The company is also developing Ampligen for the treatment of Hepatitis B, HIV, renal cell carcinoma, and malignant melanoma.  Ampligen is also authorized for pancreatic cancer Early Access Program (EAP) in the Netherlands.

Bringing Ampligen to market has been management’s top priority.  They are continuing discussions with FDA to identify a feasible path toward approval for Ampligen for ME/CFS.  Management is trying to accelerate the process of commencing the Phase 3 confirmatory trial in the U.S. for which they are actively pursuing co-development partnerships that will help fund this process.  Approval could be expected in about three years after the clinical study commences.

What does the market look like for Hemispherx?


Based on a systematic review, the reported incidence of recurrent genital warts was 195 cases per 100,000 persons (both sexes combined) .  As per CDC, around 400,000 patients affected by genital warts visited the physician’s office in 2012 .  Having a competitive advantage over other products currently in use for genital warts, Alferon could build a significant market share in the therapeutic battlefield if priced appropriately.  Intron, a purified sterile recombinant interferon product from Merck is priced around $1,500 per vial.  Management has noted that they expect to price their product at approximately $1,300/vial.  On average, two vials are required per patient over the course of treatment.  

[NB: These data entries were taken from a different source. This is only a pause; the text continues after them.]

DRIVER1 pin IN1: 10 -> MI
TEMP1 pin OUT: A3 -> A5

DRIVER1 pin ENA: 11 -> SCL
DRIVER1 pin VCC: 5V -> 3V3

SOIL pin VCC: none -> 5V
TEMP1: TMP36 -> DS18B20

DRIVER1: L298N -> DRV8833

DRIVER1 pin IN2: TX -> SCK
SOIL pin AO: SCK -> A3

Management estimates producing 48,000 vials in the third year of initiating production with a single bioreactor running one shift.  This translates to approximately $94 million in revenue in the fourth year with a 13% market penetration.  As per CDC, in 2012 more than 400,000 visits were made to the physician’s office to treat genital warts caused by HPV in the U.S.  Assuming 75% of patients had recurrence or remain refractory to other treatments, we calculate the addressable market size to be close to $800 million.  Assuming a 12% market penetration rate, the company could achieve roughly $94 million peak sales in the U.S. Assuming only one indication and commercializing in one global region HEB has barely scratched the surface of the potential market for Alferon.  The revenue potential from Argentina could be another $350 million (peak sales) for an estimated patient population of 1.4 million.   
  
In the U.S., Hemispherx has a marketing & distribution alliance with Asembia, a leading specialty pharmaceutical channel management organization.  Under this agreement, Hemispherx will manufacture and supply Alferon N Injection through Asembia’s national network of specialty pharmacies.  Asembia will provide ongoing education, sales and marketing to support Alferon’s re-launch.  We estimate gross margin to be around 70% with the potential to expand as HEB improves economies of scale. 

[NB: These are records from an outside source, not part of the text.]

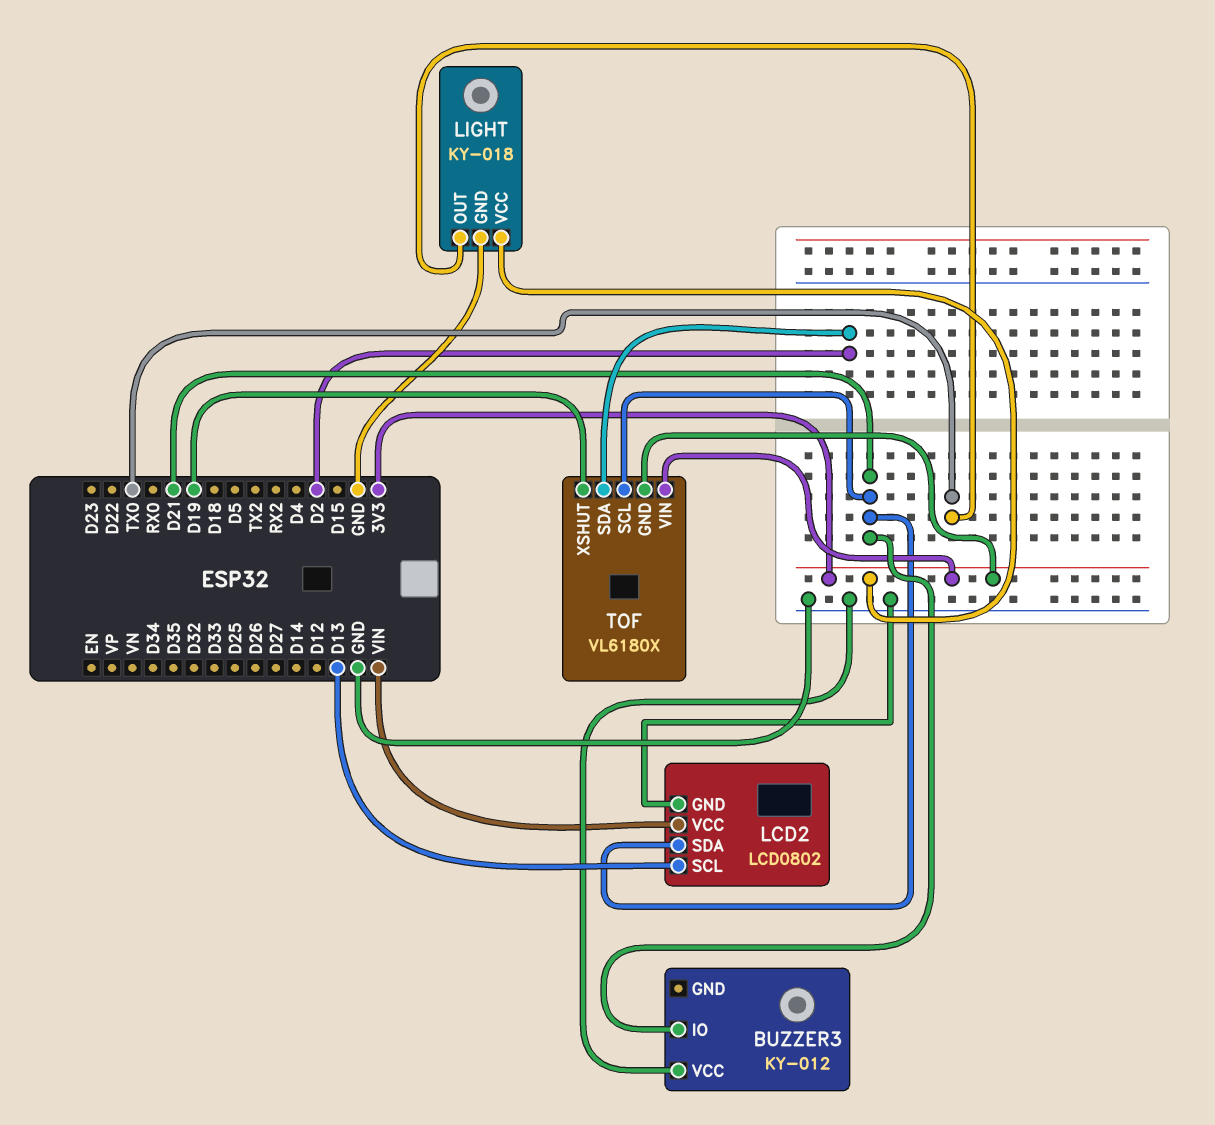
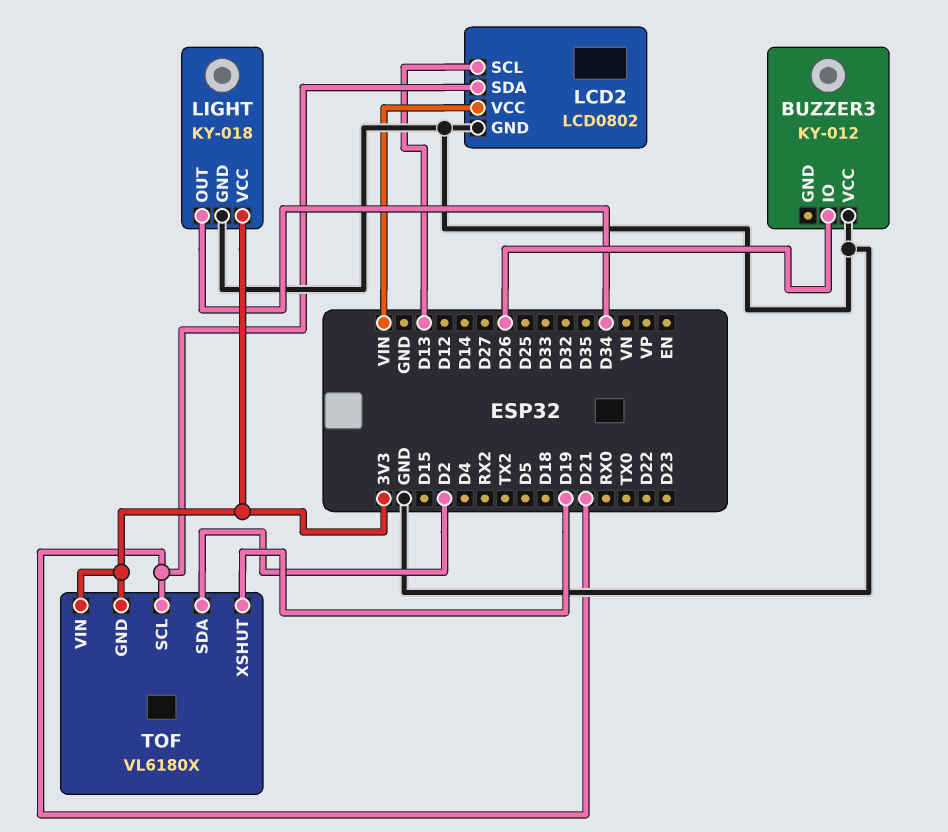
BUZZER3 pin IO: D21 -> D26
LIGHT pin OUT: TX0 -> D34

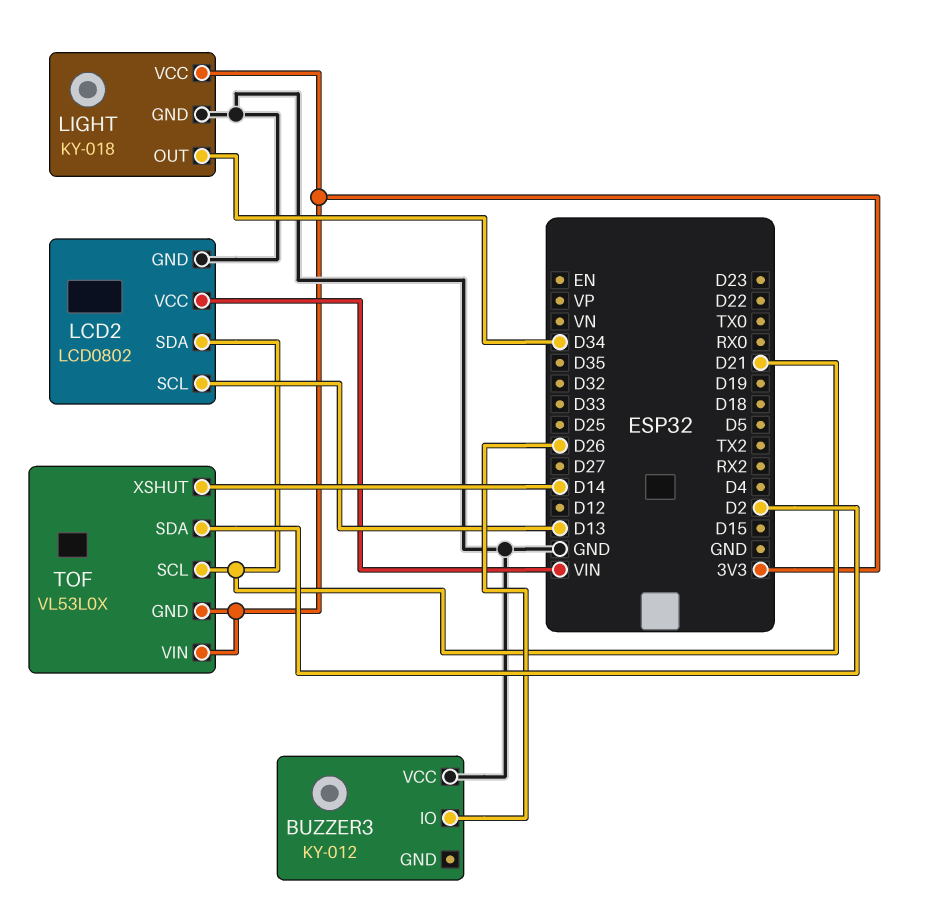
TOF: VL6180X -> VL53L0X
TOF pin XSHUT: D19 -> D14

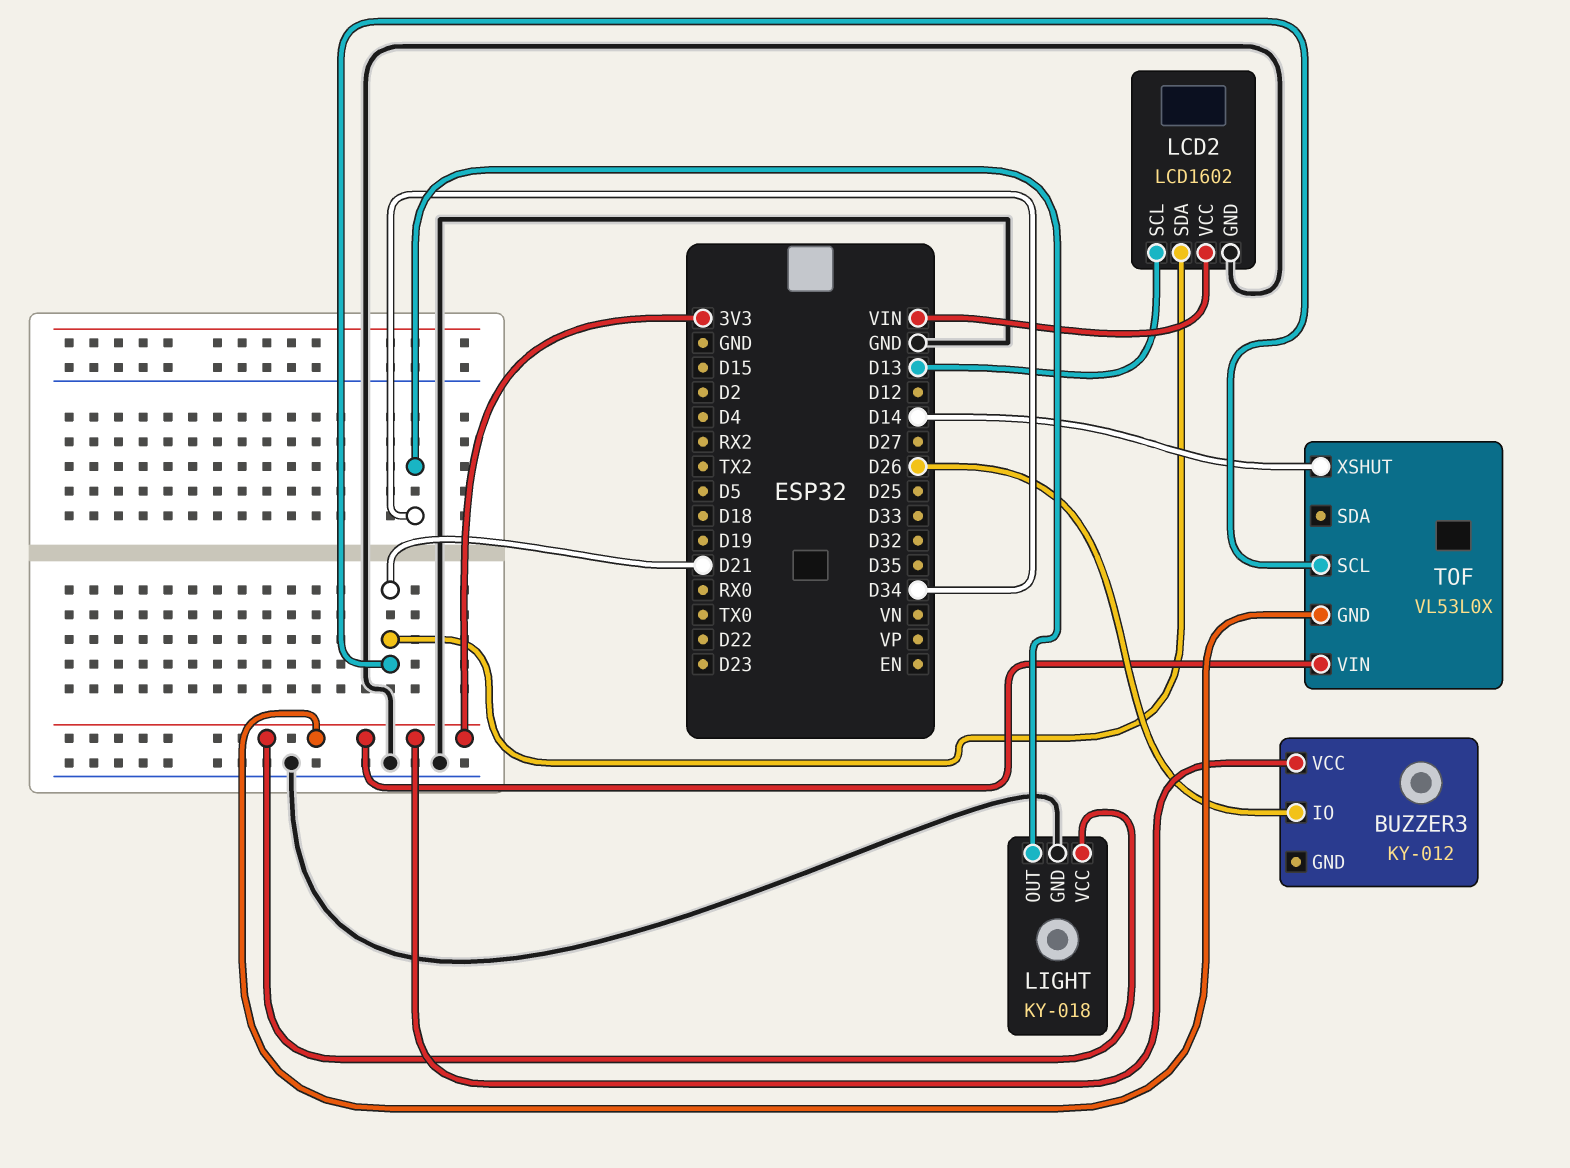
BUZZER3 pin VCC: GND -> 3V3
LCD2: LCD0802 -> LCD1602
TOF pin SDA: D2 -> none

Currently, Ampligen is the only drug approved for CFS in Argentina.  Hemispherx’s commercial partner in Latin America, GP Pharm, will market the product in Argentina.  GP Pharm may try to expand the approval to other Latin American countries.  The company estimates the cost of Ampligen to be $575 per vial (200mg dose).  The typical course of treatment lasts for 24 weeks with patient receiving four vials per week.  Ampligen holds the potential to enjoy monopoly in other parts of the world if and when approved and assuming there are no competitors.  In the long term, the revenue potential for HEB could only be higher if the company could expand their drug candidates across multiple indications.